Dans un univers politiquement verrouillé, le média télévisuel entretien un déphasage continuel entre un quotidien très rude, et socialement en souffrance, et entre un discours qui se veut positif et positiviste. Le dernier film de Merzak Allouache, « Harragas », met en lumière la triste et amère réalité à laquelle est confrontée une grande partie de notre jeunesse. Ce film aux couleurs algériennes tant par le décor, car tourné à Mostaganem, que par les acteurs, ayant permit sa venue au monde, tous algériens, n'a, malheureusement pas été diffusé en Algérie faute d'une audition insuffisante voire une volonté politique s'y opposant.

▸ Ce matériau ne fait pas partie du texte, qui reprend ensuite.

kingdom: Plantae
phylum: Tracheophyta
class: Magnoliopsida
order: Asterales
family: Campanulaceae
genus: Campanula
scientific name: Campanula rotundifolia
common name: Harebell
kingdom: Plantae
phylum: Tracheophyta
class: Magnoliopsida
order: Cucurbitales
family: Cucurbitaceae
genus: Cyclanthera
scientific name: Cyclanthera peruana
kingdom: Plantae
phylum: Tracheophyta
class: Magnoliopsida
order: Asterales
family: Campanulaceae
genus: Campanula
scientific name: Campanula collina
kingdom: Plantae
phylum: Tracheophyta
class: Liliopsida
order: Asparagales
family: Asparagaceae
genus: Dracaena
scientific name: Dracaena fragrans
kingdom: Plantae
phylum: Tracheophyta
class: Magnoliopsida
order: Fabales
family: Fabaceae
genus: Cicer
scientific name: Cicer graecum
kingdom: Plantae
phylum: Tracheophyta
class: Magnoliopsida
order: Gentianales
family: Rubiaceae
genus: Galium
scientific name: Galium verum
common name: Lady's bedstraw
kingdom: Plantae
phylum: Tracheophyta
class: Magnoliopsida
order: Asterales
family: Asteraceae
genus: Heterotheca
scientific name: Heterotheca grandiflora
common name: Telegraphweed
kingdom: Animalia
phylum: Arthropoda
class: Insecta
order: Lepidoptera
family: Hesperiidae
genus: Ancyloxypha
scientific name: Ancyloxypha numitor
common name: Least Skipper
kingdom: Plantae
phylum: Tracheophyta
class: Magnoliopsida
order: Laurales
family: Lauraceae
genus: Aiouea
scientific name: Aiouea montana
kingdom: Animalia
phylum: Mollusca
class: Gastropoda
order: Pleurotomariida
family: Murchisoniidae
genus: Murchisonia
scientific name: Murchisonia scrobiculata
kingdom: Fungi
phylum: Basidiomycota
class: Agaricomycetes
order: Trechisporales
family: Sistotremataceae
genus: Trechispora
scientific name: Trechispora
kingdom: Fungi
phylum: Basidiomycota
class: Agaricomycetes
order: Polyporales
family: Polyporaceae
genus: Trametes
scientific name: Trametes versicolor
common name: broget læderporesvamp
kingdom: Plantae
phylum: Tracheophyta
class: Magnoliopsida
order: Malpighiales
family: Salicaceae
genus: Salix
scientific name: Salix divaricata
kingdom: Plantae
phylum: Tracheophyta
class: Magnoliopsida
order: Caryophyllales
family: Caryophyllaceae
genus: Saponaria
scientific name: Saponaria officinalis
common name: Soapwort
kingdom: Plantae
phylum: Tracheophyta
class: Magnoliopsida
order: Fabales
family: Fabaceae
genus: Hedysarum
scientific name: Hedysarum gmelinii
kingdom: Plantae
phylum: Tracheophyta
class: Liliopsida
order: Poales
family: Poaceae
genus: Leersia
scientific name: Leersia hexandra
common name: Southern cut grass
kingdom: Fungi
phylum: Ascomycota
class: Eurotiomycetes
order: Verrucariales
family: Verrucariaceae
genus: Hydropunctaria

On peut légitimement se poser la question de la renaissance de cet art dans notre paysage culturel. A quand un espace urbain intégrant le cinéma comme loisir infrastructure culturelle ? A quand une production algérienne audacieuse et courageuse, à l'instar de ses ainées ? A quand une volonté politique permettant de lever cette chape de plomb qui pèse sur notre production culturel ? Quelques questions auxquelles il faudra répondre si nous souhaitons la résurgence de cet art dans notre quotidien, nous permettant d'affirmer notre identité et notre culture afin qu'elles rayonnent à la face du monde et contribuent à nous faire.